Jadi, jika Pemimpin Besar di Washington mengajukan keinginan hendak membeli tanah kami, niat itu kami anggap sungguh penting. Pemimpin Besar memberi kabar kalau ia akan memberi tempat bagi kami, sehingga kami dapat hidup dengan sejahtera. Ia akan menjadi ayah kami dan dan kami menjadi putra putrinya. Oleh sebab itu kami akan mempertimbangkan keinginan untuk membeli tanah kami. Tetapi hal ini tidak akan mudah terlaksana, sebab bagi kami tanah ini keramat. Air berkilauan yang mengalir di sungai-sungai bukanlah sekedar air, melainkan darah nenek moyang kami.

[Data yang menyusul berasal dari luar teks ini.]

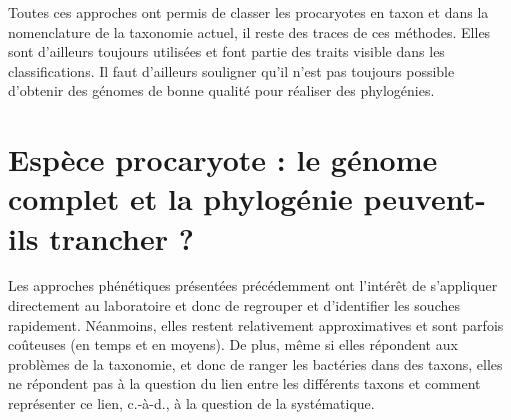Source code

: Toutes ces approches ont permis de classer les procaryotes en taxon et dans la nomenclature de la taxonomie actuel, il reste des traces de ces méthodes. Elles sont d'ailleurs toujours utilisées et font partie des traits visible dans les classifications. Il faut d'ailleurs souligner qu'il n'est pas toujours possible d'obtenir des génomes de bonne qualité pour réaliser des phylogénies.

\section{Espèce procaryote : le génome complet et la phylogénie peuvent-ils trancher ?}

Les approches phénétiques présentées précédemment ont l'intérêt de s'appliquer directement au laboratoire et donc de regrouper et d'identifier les souches rapidement. Néanmoins, elles restent relativement approximatives et sont parfois coûteuses (en temps et en moyens). De plus, même si elles répondent aux problèmes de la taxonomie, et donc de ranger les bactéries dans des taxons, elles ne répondent pas à la question du lien entre les différents taxons et comment représenter ce lien, c.-à-d., à la question de la systématique.

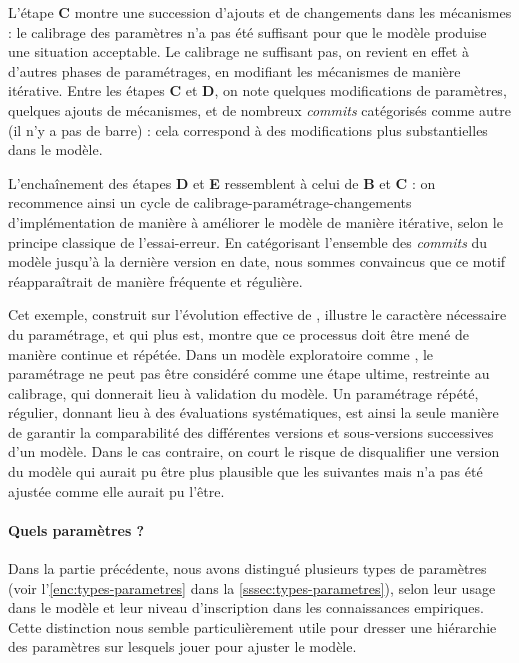 L'étape \textbf{C} montre une succession d'ajouts et de changements dans les mécanismes : le calibrage des paramètres n'a pas été suffisant pour que le modèle produise une situation acceptable.
Le calibrage ne suffisant pas, on revient en effet à d'autres phases de paramétrages, en modifiant les mécanismes de manière itérative.
Entre les étapes \textbf{C} et \textbf{D}, on note quelques modifications de paramètres, quelques ajouts de mécanismes, et de nombreux \textit{commits} catégorisés comme \og autre\fg{} (il n'y a pas de barre) : cela correspond à des modifications plus substantielles dans le modèle.

L'enchaînement des étapes \textbf{D} et \textbf{E} ressemblent à celui de \textbf{B} et \textbf{C} : on recommence ainsi un cycle de calibrage-paramétrage-changements d'implémentation de manière à améliorer le modèle de manière itérative, selon le principe classique de l'essai-erreur.
En catégorisant l'ensemble des \textit{commits} du modèle jusqu'à la dernière version en date, nous sommes convaincus que ce motif réapparaîtrait de manière fréquente et régulière.

Cet exemple, construit sur l'évolution effective de \simfeodal{}, illustre le caractère nécessaire du paramétrage, et qui plus est, montre que ce processus doit être mené de manière continue et répétée.
Dans un modèle exploratoire comme \simfeodal{}, le paramétrage ne peut pas être considéré comme une étape ultime, restreinte au calibrage, qui donnerait lieu à validation du modèle.
Un paramétrage répété, régulier, donnant lieu à des évaluations systématiques, est ainsi la seule manière de garantir la comparabilité des différentes versions et sous-versions successives d'un modèle.
Dans le cas contraire, on court le risque de disqualifier une version du modèle qui aurait pu être plus plausible que les suivantes mais n'a pas été ajustée comme elle aurait pu l'être.

\paragraph{Quels paramètres ?} \label{sssec:quels-parametres}

Dans la partie précédente, nous avons distingué plusieurs types de paramètres (voir l'\cref{enc:types-parametres} dans la \cref{sssec:types-parametres}), selon leur usage dans le modèle et leur niveau d'inscription dans les connaissances empiriques.
Cette distinction nous semble particulièrement utile pour dresser une hiérarchie des paramètres sur lesquels jouer pour ajuster le modèle.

Kalau kami sampai menjual tanah kepada Tuan, harus diingat kalau tanah itu keramat. Tuan harus mengajari anak-anak Tuan kalau tanah itu suci, dimana setiap pantulan yang samar-samar di dalam air jernih danau menceritakan kejadian-kejadian dan ingatan pada kehidupan bangsa kami. Kecepak air adalah suara ayah dari ayah kami.

Kebaikan

Sungai-sungai adalah saudara laki-laki kami. Mereka mengatasi dahaga kami. Sungai mengangkut kano-kano kami dan memberi makan anak-anak kami. Jika kami menjual tanah kepada Tuan maka Tuan harus ingat mengajari anak-anak Tuan kalau sungai adalah saudara laki-laki kami, seperti layaknya Tuan memberi keramahan yang pantas kepada saudara laki-laki.

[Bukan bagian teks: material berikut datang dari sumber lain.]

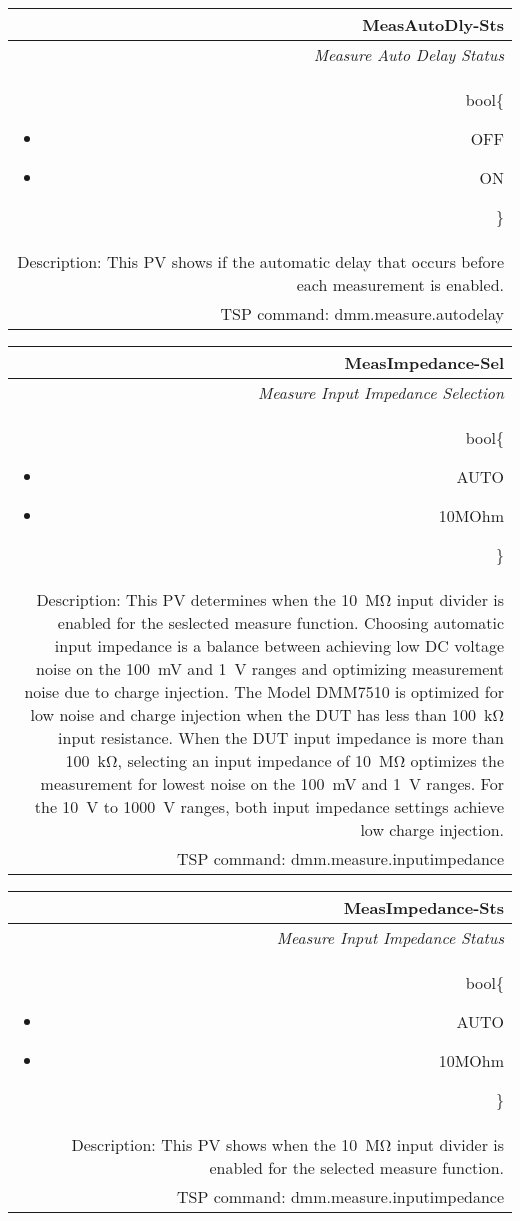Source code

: \documentclass[openany]{article}
\begin{document}
		\begin{tabular}{N}
			\hline
			\bfseries MeasAutoDly-Sts\label{pv:measautodly-sts} \\ \hline
			\emph{Measure Auto Delay Status} \\
			bool\{\begin{itemize}[noitemsep]
				\small
				\item[] OFF
				\item[] ON
			\end{itemize}\} \\
			Description: This PV shows if the automatic delay that occurs before each measurement is enabled. \\
			TSP command: dmm.measure.autodelay
		\end{tabular}

		\begin{tabular}{N}
			\hline
			\bfseries MeasImpedance-Sel\label{pv:measimpedance-sel} \\ \hline
			\emph{Measure Input Impedance Selection} \\
			bool\{\begin{itemize}[noitemsep]
				\small
				\item[] AUTO
				\item[] 10MOhm
			\end{itemize}\} \\
			Description: This PV determines when the \SI{10}{\mega\ohm} input divider is enabled for the seslected measure function. Choosing automatic input impedance is a balance between achieving low DC voltage noise on the \SI{100}{\milli\volt} and \SI{1}{\volt} ranges and optimizing measurement noise due to charge injection. The Model DMM7510 is optimized for low noise and charge injection when the DUT has less than \SI{100}{\kilo\ohm} input resistance. When the DUT input impedance is more than \SI{100}{\kilo\ohm}, selecting an input impedance of \SI{10}{\mega\ohm} optimizes the measurement for lowest noise on the \SI{100}{\milli\volt} and \SI{1}{\volt} ranges. For the \SI{10}{\volt} to \SI{1000}{\volt} ranges, both input impedance settings achieve low charge injection. \\
			TSP command: dmm.measure.inputimpedance
		\end{tabular}

		\begin{tabular}{N}
			\hline
			\bfseries MeasImpedance-Sts\label{pv:measimpedance-sts} \\ \hline
			\emph{Measure Input Impedance Status} \\
			bool\{\begin{itemize}[noitemsep]
				\small
				\item[] AUTO
				\item[] 10MOhm
			\end{itemize}\} \\
			Description: This PV shows when the \SI{10}{\mega\ohm} input divider is enabled for the selected measure function. \\
			TSP command: dmm.measure.inputimpedance
		\end{tabular}
\end{document}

Kami tahu bangsa kulit putih tidak memahami tata kehidupan kami. Satu bagian tanah dianggap sama dengan bagian lain, karena ia adalah orang asing yang tiba pada malam hari, kemudian mengambil tanah yang ia butuhkan. Tanah bukanlah saudara laki-lakinya tetapi musuh. Jika ia telah menguasai tanah tersebut maka iapun akan melanjutkan perjalanannya.

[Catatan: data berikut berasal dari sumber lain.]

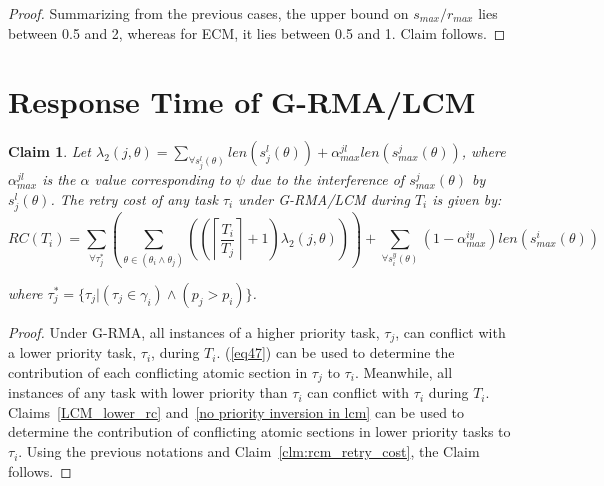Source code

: \documentclass[12pt,english]{report}
\newtheorem{clm}{Claim}
\newtheorem{proof}{Proof}
\begin{document}
\begin{proof}
Summarizing from the previous cases, the upper bound on $s_{max}/r_{max}$
lies between 0.5 and 2, whereas for ECM,
it lies between 0.5 and 1. Claim follows.

\end{proof}

\section{Response Time of G-RMA/LCM}
\label{rma}

\begin{clm}\label{response g-rma/lcm}
Let $\lambda_{2}(j,\theta)=\sum_{\forall s_{j}^{l}(\theta)}len(s_{j}^{l}(\theta))+\alpha_{max}^{jl}len(s_{max}^{j}(\theta))$, where $\alpha_{max}^{jl}$ is the $\alpha$ value corresponding to $\psi$ due to the interference of $s_{max}^j(\theta)$ by $s_j^l(\theta)$. The retry cost of any task $\tau_i$ under G-RMA/LCM during $T_i$ 
is given by:
\begin{equation}
RC\left(T_i\right) = \sum_{\forall\tau_{j}^{*}}\left(\sum_{\theta\in(\theta_{i}\wedge\theta_{j})}\left(\left(\left\lceil\frac{T_i}{T_{j}}\right\rceil +1\right)\lambda_{2}(j,\theta)\right)\right) + \sum_{\forall s_{i}^{y}(\theta)}\left(1-\alpha_{max}^{iy}\right)len\left(s_{max}^i(\theta)\right)
\label{eq60}
\end{equation}

where $\tau_{j}^{*}=\{\tau_{j}|(\tau_{j}\in\gamma_{i})\wedge(p_{j}>p_{i})\}$.
\end{clm}

\begin{proof}\normalfont
Under G-RMA, all instances of a higher priority task, $\tau_{j}$, can conflict with a lower priority task,
$\tau_{i}$, during $T_{i}$. (\ref{eq47}) can be used to determine the contribution of each conflicting atomic section in $\tau_j$ to $\tau_i$. Meanwhile, all instances of any task with lower priority than $\tau_{i}$ can conflict with $\tau_i$ during $T_{i}$. Claims~\ref{LCM_lower_rc} and~\ref{no priority inversion in lcm} can be used to determine the contribution of conflicting atomic sections in lower priority tasks to $\tau_i$.
%
Using the previous notations and Claim~\ref{clm:rcm_retry_cost}, the Claim follows.
\end{proof}
\end{document}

Ia meninggalkan kuburan ayahnya dengan tak acuh. Ia menjarah bumi milik anak-anak dengan tak acuh. Kuburan ayahnya dan hak hidup anak-anaknya dilupakan. Ibunya, yaitu bumi dan saudara laki-lakinya, yaitu langit, diperlakukan sebagai barang dagangan yang dapat dibeli, dirampok dan dijual seperti kambing atau manik-manik yang berwarna cerah. Nafsunya akan menelan bumi dan hanya meninggalkan padang pasir.

Saya tidak tahu. Jalan kami berbeda dengan jalan Tuan. Pemandangan kota-kota tuan menyakitkan mata orang kulit merah. Mungkin karena orang kulit merah adalah orang biadab yang tidak mengerti.

Tidak ada satu tempat pun yang tenang di kota-kota orang kulit putih. Tidak ada tempat untuk melihat mekarnya daun pada musim semi atau gesekan sayap serangga. Mungkin saja karena saya orang yang biadab dan bodoh. Kebisingan kota hanya mengusik telinga, dan apalah artinya kehidupan jika orang tidak dapat mendengar teriakan kesepian burung whippoorwil atau celoteh katak di sekeliling kolam pada malam hari? Saya hanyalah seorang kulit merah yang tidak tahu apa-apa.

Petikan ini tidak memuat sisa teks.